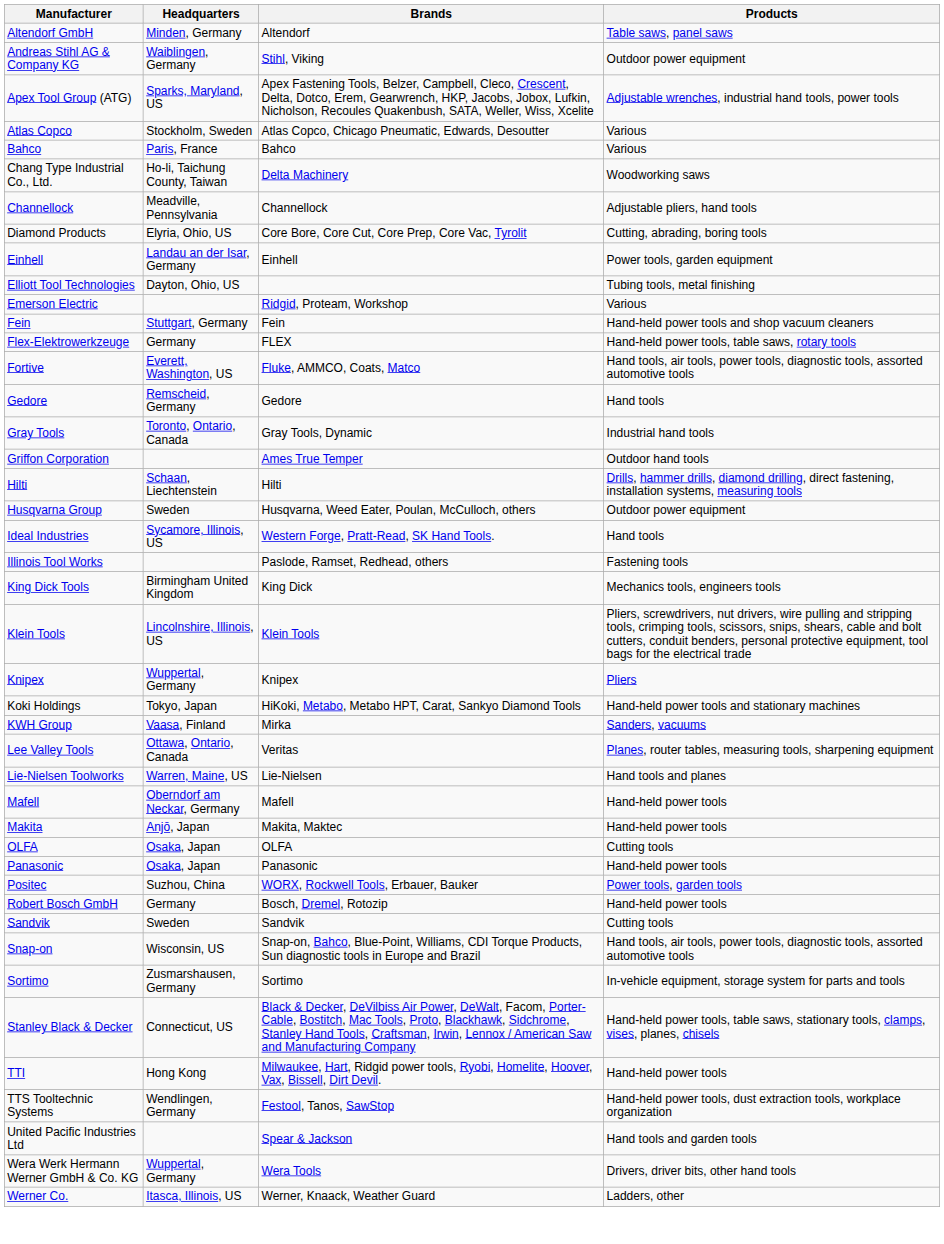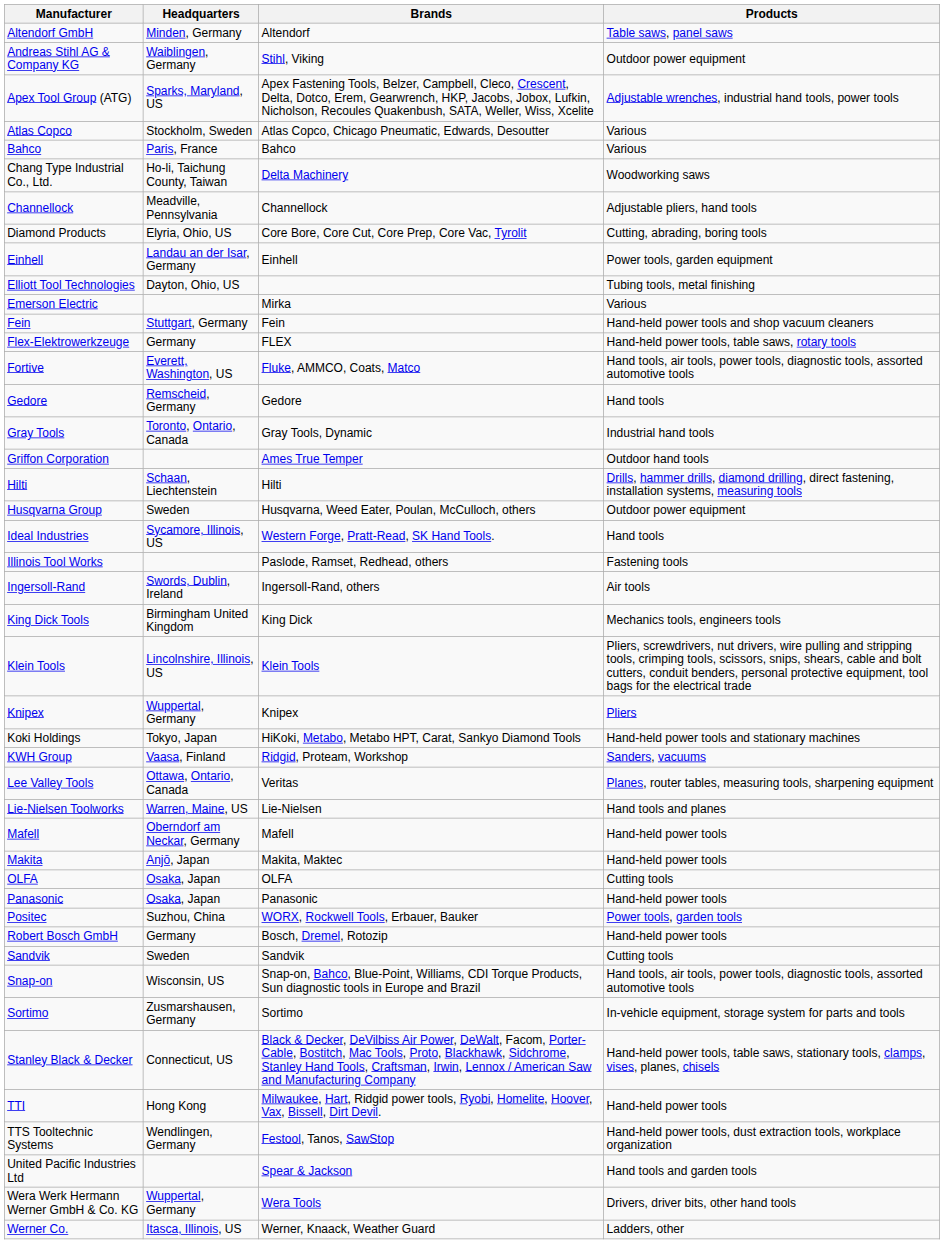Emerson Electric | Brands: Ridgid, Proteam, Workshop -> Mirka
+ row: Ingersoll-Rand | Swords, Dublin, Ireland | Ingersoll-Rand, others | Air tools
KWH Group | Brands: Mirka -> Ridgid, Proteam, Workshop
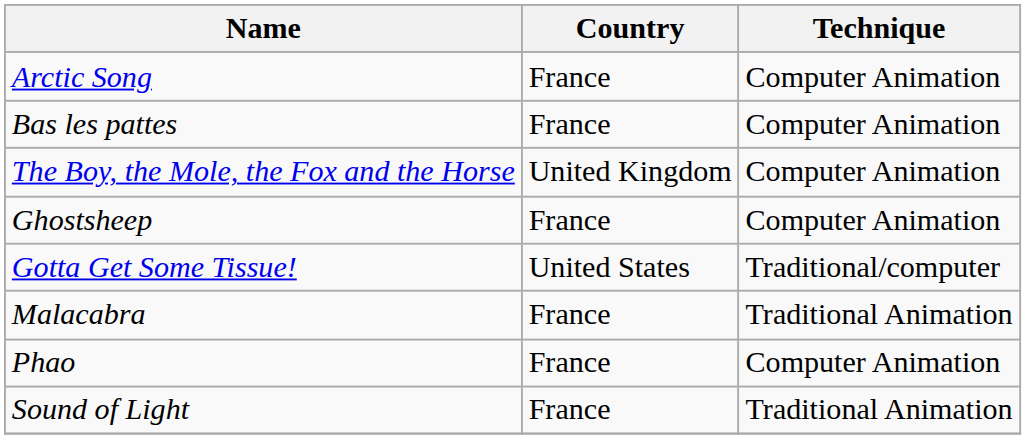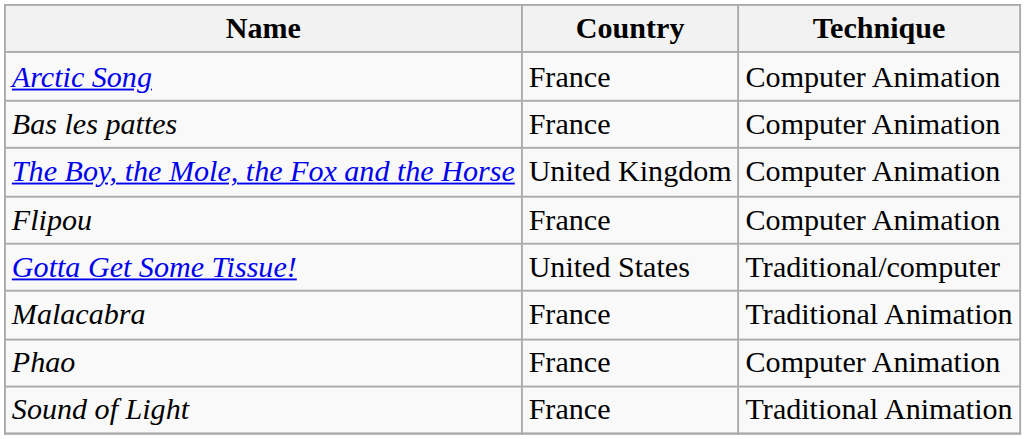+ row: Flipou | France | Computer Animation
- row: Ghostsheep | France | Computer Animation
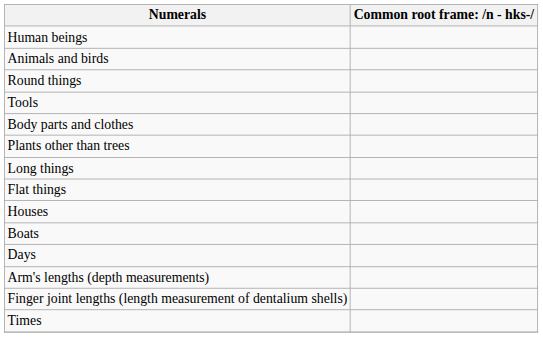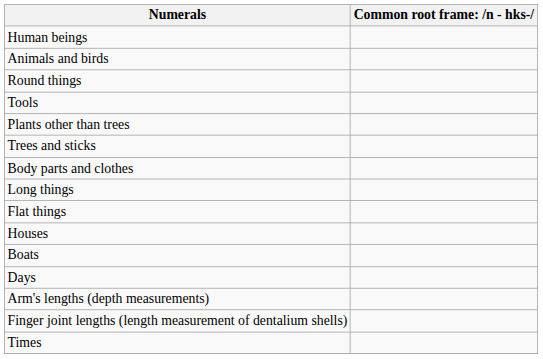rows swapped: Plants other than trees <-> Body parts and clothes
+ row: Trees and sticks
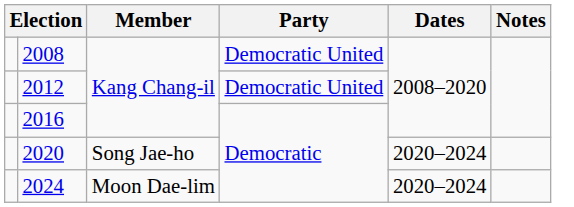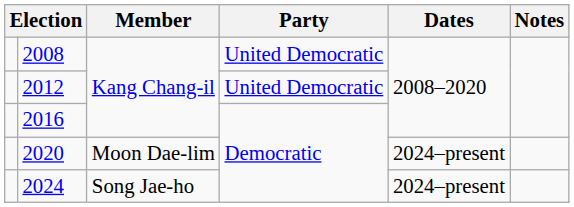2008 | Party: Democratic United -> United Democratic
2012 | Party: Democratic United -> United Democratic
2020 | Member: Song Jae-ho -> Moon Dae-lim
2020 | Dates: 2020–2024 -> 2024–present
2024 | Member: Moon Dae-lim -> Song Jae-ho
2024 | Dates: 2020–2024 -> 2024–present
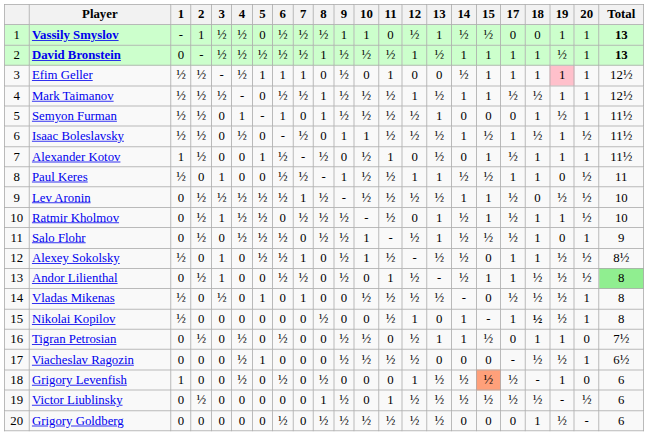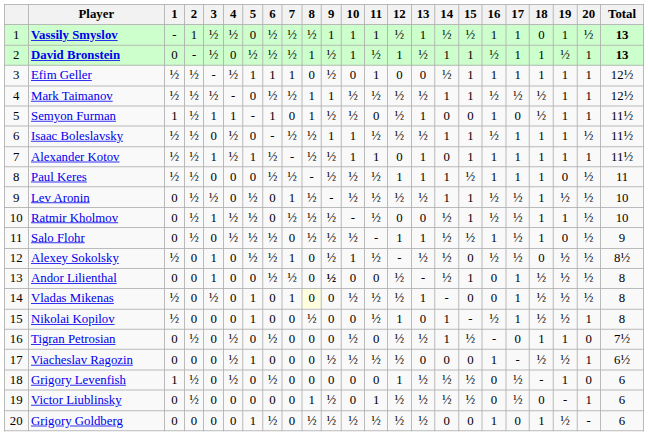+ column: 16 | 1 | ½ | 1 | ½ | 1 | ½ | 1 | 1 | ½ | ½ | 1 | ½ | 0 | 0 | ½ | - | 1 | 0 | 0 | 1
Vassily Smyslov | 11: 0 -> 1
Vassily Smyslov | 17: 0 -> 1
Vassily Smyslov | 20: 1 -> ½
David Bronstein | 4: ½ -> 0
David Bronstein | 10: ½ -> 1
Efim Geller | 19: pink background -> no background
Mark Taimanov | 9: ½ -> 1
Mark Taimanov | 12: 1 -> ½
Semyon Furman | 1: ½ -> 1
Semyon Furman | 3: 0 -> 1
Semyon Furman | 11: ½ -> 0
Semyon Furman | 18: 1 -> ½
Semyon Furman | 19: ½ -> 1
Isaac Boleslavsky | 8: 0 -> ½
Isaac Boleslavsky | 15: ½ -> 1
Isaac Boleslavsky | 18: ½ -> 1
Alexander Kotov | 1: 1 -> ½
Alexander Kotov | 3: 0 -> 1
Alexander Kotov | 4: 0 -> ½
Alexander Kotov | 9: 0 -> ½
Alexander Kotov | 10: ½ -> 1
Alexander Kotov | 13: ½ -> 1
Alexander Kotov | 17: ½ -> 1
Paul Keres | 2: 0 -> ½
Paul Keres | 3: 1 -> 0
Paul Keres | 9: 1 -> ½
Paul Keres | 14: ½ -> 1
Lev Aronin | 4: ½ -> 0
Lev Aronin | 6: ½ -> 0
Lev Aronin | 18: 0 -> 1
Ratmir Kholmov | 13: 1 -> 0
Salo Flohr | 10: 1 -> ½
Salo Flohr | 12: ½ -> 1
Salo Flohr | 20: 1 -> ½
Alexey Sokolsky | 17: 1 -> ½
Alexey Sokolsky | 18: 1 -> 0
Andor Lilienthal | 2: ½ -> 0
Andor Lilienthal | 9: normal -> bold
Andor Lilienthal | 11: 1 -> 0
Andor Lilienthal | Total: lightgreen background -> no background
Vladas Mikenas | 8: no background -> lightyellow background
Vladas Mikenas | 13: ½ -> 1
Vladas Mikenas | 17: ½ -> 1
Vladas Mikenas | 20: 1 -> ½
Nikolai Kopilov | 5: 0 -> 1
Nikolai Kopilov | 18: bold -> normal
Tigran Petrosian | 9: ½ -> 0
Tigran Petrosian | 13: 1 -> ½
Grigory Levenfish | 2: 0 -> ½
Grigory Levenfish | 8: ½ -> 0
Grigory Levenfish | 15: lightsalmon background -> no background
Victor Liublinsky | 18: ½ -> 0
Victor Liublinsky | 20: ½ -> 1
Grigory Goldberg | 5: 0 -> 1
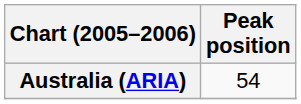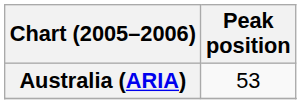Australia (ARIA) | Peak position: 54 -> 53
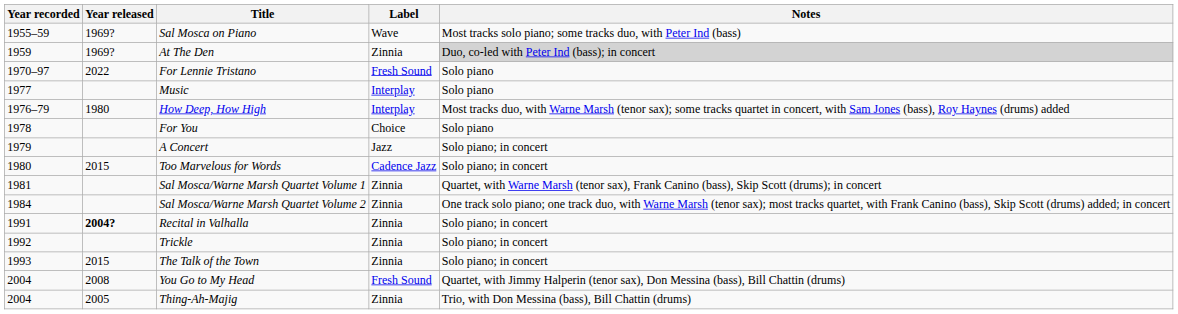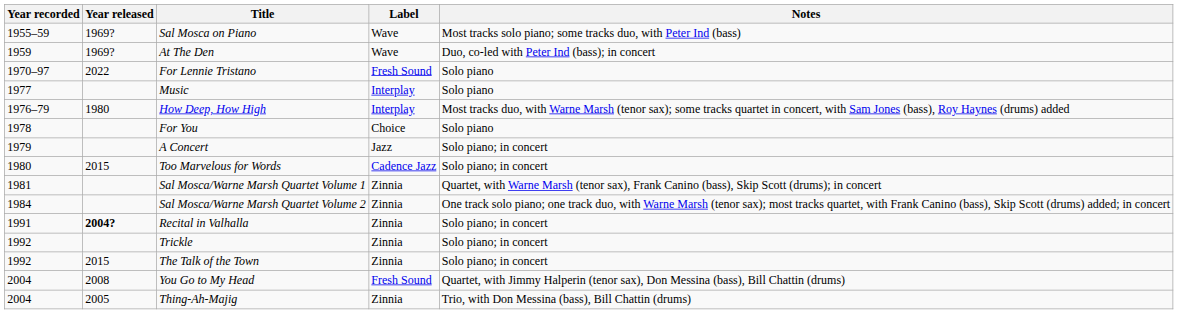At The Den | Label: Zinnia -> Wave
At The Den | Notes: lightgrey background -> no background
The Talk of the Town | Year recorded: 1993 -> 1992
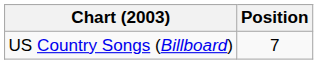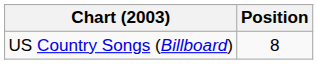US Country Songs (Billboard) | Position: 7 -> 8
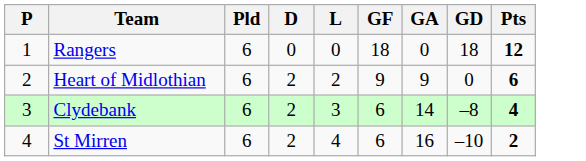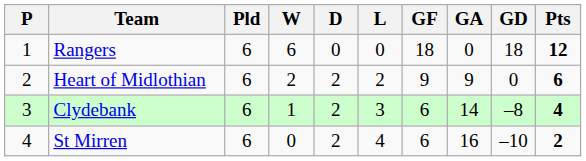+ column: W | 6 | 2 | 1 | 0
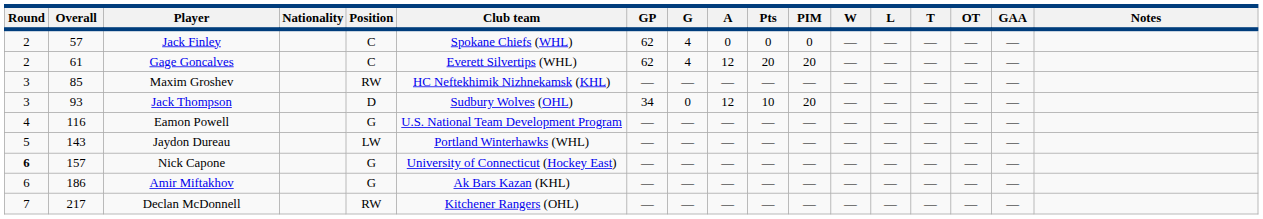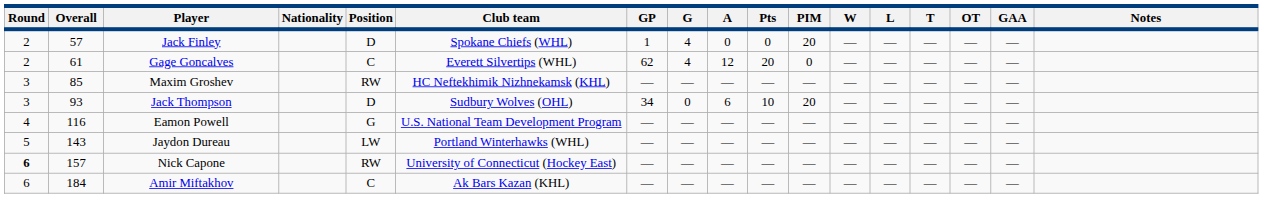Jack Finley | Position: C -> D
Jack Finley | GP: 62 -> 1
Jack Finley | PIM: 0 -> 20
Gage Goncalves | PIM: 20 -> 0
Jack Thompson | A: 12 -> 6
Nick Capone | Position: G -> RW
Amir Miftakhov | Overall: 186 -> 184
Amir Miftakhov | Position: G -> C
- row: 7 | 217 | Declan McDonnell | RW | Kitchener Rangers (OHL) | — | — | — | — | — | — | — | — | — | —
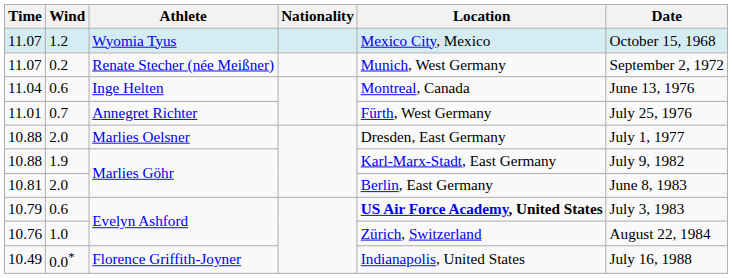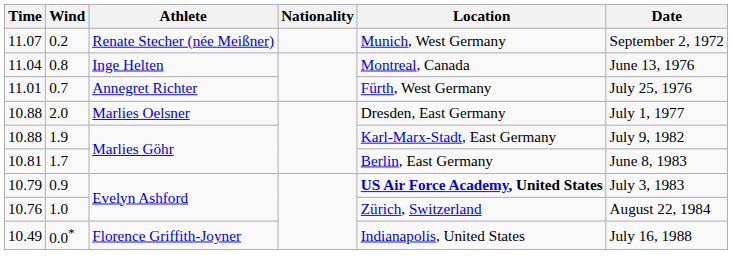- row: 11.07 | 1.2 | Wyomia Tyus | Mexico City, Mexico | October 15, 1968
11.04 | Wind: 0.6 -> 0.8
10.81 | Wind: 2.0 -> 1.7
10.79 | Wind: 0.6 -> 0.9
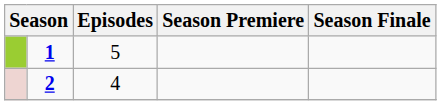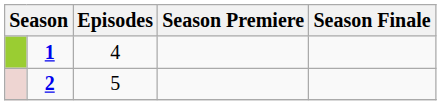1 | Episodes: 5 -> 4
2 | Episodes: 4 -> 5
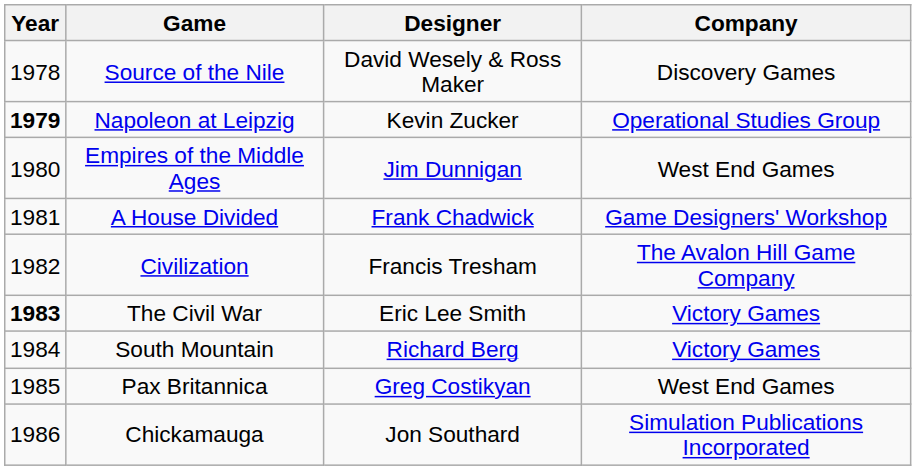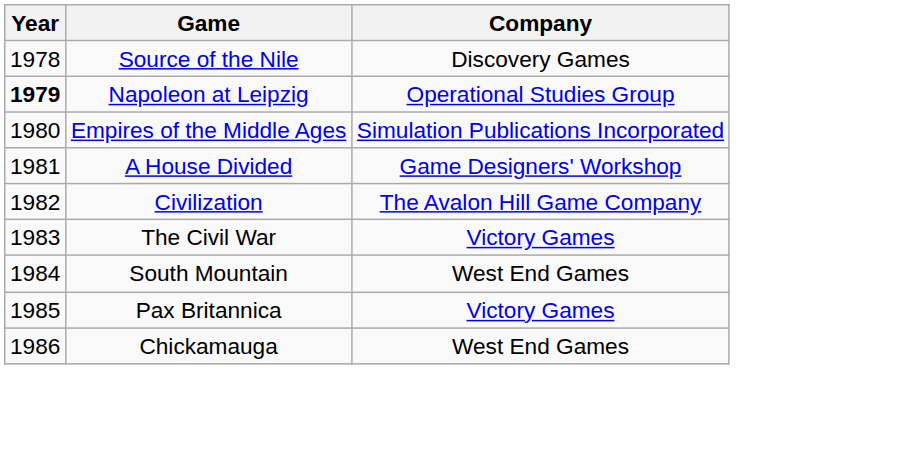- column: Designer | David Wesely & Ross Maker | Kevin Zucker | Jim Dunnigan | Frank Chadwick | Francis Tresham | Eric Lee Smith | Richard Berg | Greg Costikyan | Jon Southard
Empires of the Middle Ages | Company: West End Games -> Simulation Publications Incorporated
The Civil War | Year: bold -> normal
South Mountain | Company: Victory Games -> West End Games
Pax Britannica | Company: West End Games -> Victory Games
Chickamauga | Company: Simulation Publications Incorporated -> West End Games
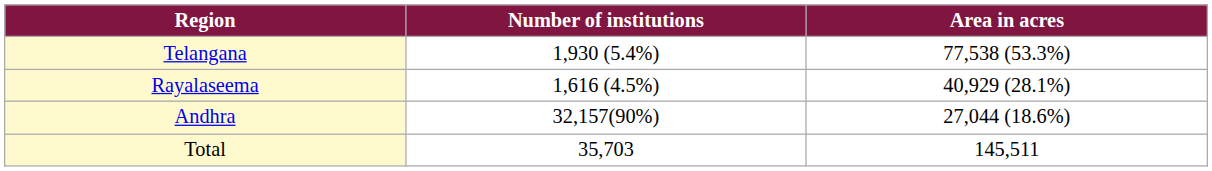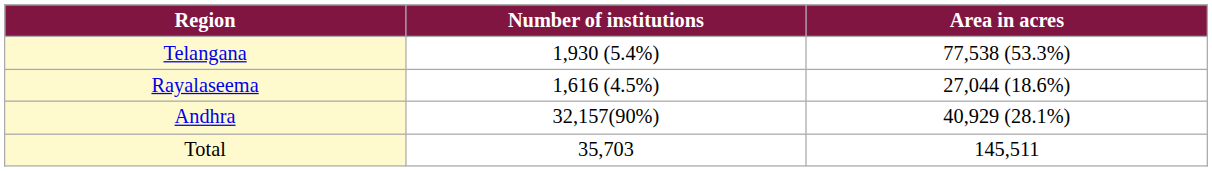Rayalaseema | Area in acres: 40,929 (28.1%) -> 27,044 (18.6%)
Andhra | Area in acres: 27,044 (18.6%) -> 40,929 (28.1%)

> [Direction]: Reproduce the data from its start through the line that contains "Andor Lilienthal | 11: 1 -> 0", swapping every "Alexander Kotov" for "A. Kotov" and leaving everything else unchanged. Omit the pictures from your answer.

> [Result of this task]:
Emerson Electric | Brands: Ridgid, Proteam, Workshop -> Mirka
+ row: Ingersoll-Rand | Swords, Dublin, Ireland | Ingersoll-Rand, others | Air tools
KWH Group | Brands: Mirka -> Ridgid, Proteam, Workshop
+ row: Flipou | France | Computer Animation
- row: Ghostsheep | France | Computer Animation
rows swapped: Plants other than trees <-> Body parts and clothes
+ row: Trees and sticks
2008 | Party: Democratic United -> United Democratic
2012 | Party: Democratic United -> United Democratic
2020 | Member: Song Jae-ho -> Moon Dae-lim
2020 | Dates: 2020–2024 -> 2024–present
2024 | Member: Moon Dae-lim -> Song Jae-ho
2024 | Dates: 2020–2024 -> 2024–present
+ column: 16 | 1 | ½ | 1 | ½ | 1 | ½ | 1 | 1 | ½ | ½ | 1 | ½ | 0 | 0 | ½ | - | 1 | 0 | 0 | 1
Vassily Smyslov | 11: 0 -> 1
Vassily Smyslov | 17: 0 -> 1
Vassily Smyslov | 20: 1 -> ½
David Bronstein | 4: ½ -> 0
David Bronstein | 10: ½ -> 1
Efim Geller | 19: pink background -> no background
Mark Taimanov | 9: ½ -> 1
Mark Taimanov | 12: 1 -> ½
Semyon Furman | 1: ½ -> 1
Semyon Furman | 3: 0 -> 1
Semyon Furman | 11: ½ -> 0
Semyon Furman | 18: 1 -> ½
Semyon Furman | 19: ½ -> 1
Isaac Boleslavsky | 8: 0 -> ½
Isaac Boleslavsky | 15: ½ -> 1
Isaac Boleslavsky | 18: ½ -> 1
A. Kotov | 1: 1 -> ½
A. Kotov | 3: 0 -> 1
A. Kotov | 4: 0 -> ½
A. Kotov | 9: 0 -> ½
A. Kotov | 10: ½ -> 1
A. Kotov | 13: ½ -> 1
A. Kotov | 17: ½ -> 1
Paul Keres | 2: 0 -> ½
Paul Keres | 3: 1 -> 0
Paul Keres | 9: 1 -> ½
Paul Keres | 14: ½ -> 1
Lev Aronin | 4: ½ -> 0
Lev Aronin | 6: ½ -> 0
Lev Aronin | 18: 0 -> 1
Ratmir Kholmov | 13: 1 -> 0
Salo Flohr | 10: 1 -> ½
Salo Flohr | 12: ½ -> 1
Salo Flohr | 20: 1 -> ½
Alexey Sokolsky | 17: 1 -> ½
Alexey Sokolsky | 18: 1 -> 0
Andor Lilienthal | 2: ½ -> 0
Andor Lilienthal | 9: normal -> bold
Andor Lilienthal | 11: 1 -> 0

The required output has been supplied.